21. Los asfaltos y los ripios

 In Blog, Guía Existencial Argentina, II. Rutas y caminos

En Europa tienen una gran desdicha: prácticamente todos los caminos, hasta los más vecinales, están pavimentados. En Argentina por suerte conservamos esa potente dialéctica entre el asfalto y el camino natural desde los Andes a las sierras de Misiones, desde el Chaco a las pampas y la Patagonia. El asfalto es una gran cosa y conozco bien ese alivio que se siente, por uno mismo y por los neumáticos y el vehículo, cuando después de cientos de kilómetros de camino pedregoso o serruchado se vuelve a transitar sobre una firme carpeta asfáltica. Sin polvo o fango, sin vibraciones, con más velocidad y un CD de música que no salta en los barquinazos: después de mucho ripio, barro o arena pisar asfalto es volver a la civilización, con todo su previsible aburrimiento.

Pero también conozco bien esa leve ansiedad adrenalínica que se siente cuando uno tiene que abandonar la confortable seguridad del asfalto y desviarse por un camino rural de la llanura o la estepa, una huella en el monte o las sierras. Tanto más cuando uno viaja solo, en un sólo auto. Y sobre todo si llueve o llovió, o si el atardecer está próximo, o si no se conoce el camino y la distancia a recorrer es importante. Siento lo mismo que sentía cuando era oficial de cubierta en barcos de carga y tras una larga travesía océanica con piloto automático al aproximarse a estrechos, islarios o rutas de mucho tránsito había que pasar a timonear a mano, con todos los sentidos alerta: una placentera excitación, como la que debe sentir un jugador cuando le sirven las cartas o gira la ruleta.

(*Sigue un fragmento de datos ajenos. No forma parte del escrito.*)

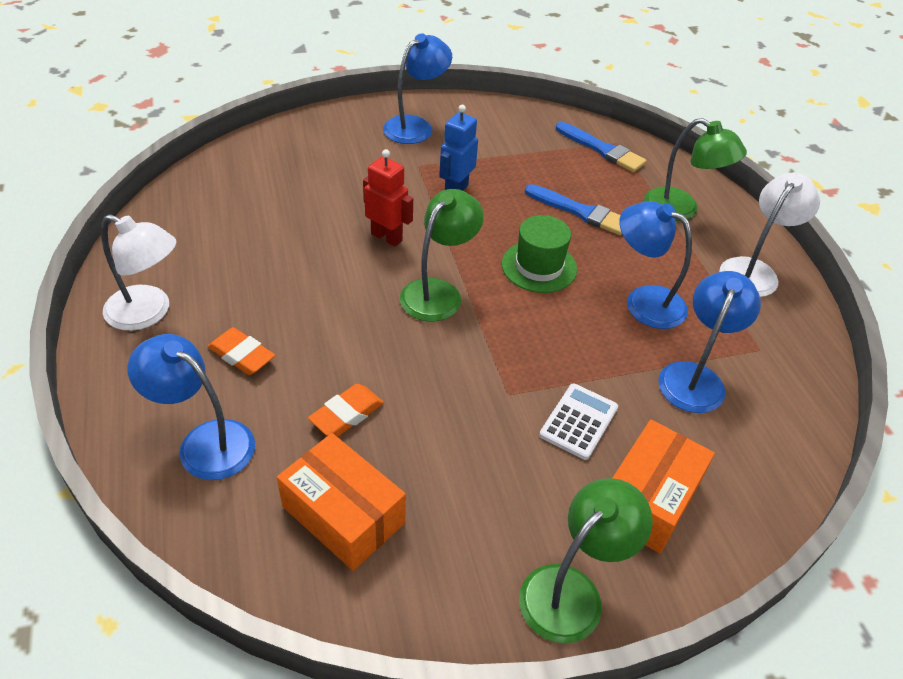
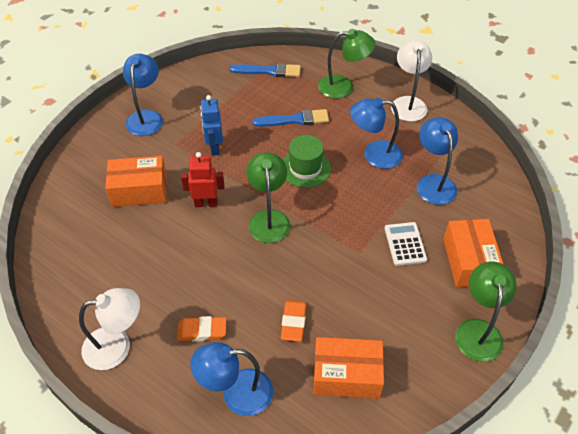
camera: 35 degrees left, 5 degrees up
(333, 187) = (139, 190): none -> orange box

Según el camino y su territorio, cuando salgo del asfalto cambia mi forma de manejar. El cinturón de seguridad de pronto me molesta y necesito desprenderlo. La música o la radio también me fastidian y la apago. Si puedo, abro la ventanilla. Empiezo a navegar: anoto mentalmente o en papel el kilómetro de partida y sigo en el mapa (de papel, a mi gusto el GPS no es lo mismo) mi derrotero. Si el camino es largo y exigente, cada tanto me detengo a ver cómo están mis ruedas. Nada supera a mi gusto el placer deportivo de manejar en el barro o mejor dicho, en los barros. Entender un barro y darse cuenta si uno puede vencerlo con la simple y vieja tracción delantera o la doble tracción en alta o en baja, o es mejor pegar la vuelta. Todavía recuerdo como si fuera una epopeya haber salvado una legua de barro pampeano bien profundo y pesado con simple tracción delantera, muñeca y paciencia. Y también recuerdo las veces que no pude y me quedé encajado. La arena también es excitante, con esa obligación de sobrevolarla con velocidad y marcha suelta sobre los rieles de una huella. El ripio es más fastidioso pero también hay un placer volantero al salir de las curvas atravesado como caballo de granadero y en los julepes que de pronto nos propone, traicionero. E incluso esas huellas serranas o montañosas de pura piedra y lava donde hay que proceder a paso de hombre, ya no leyendo el camino sino cada guijarro, tienen lo suyo, es un andar en la Luna.

Al final, de los asfaltos uno no recuerda casi nada. Pero nunca olvidaré una travesía del Atlántico a Bariloche por la Línea Sur de Río Negro cuando todavía era toda ripio más allá de Valcheta y el aire acondicionado de la furgoneta dejó de funcionar poco más allá. Nunca vi una ruta más polvorienta y como era imposible viajar con las ventanillas cerradas llegamos con mi ex mujer a Bariloche momificados por el polvo y pasamos un día entero sacando tierra del auto y nuestro equipaje. No me olvidaré de ella con la cabeza envuelta en toallas como una mujer beduina ni el desafío que suponía adelantarse a un camión que cegaba la visión con su polvaredal.

No quisiera ver una Argentina donde hasta el último kilómetro de camino vecinal estuviera pavimentado, como en Italia. A mí me encanta esa ambivalencia que hay dentro de mí: el alivio de volver al asfalto y la leve ansiedad al abandonarlo. Y aunque aborrezco los piquetes y que los humanos por el motivo que sea interrumpan mis caminos, confieso que me gusta que la Pachamama los piquetee cada tanto con sus lluvias y crecientes, derrumbes o nevadas. Es muy simple: cuando la ruta se interrumpe por voluntad humana, los argentinos nos ponemos de malhumor y surge lo peor de lo nuestro, la impaciencia y la maledicencia. Pero cuando al camino lo corta la Pachamama ponemos al mal tiempo buena cara y afloran nuestros lados mejores, la paciencia y la bonhomía. El mate.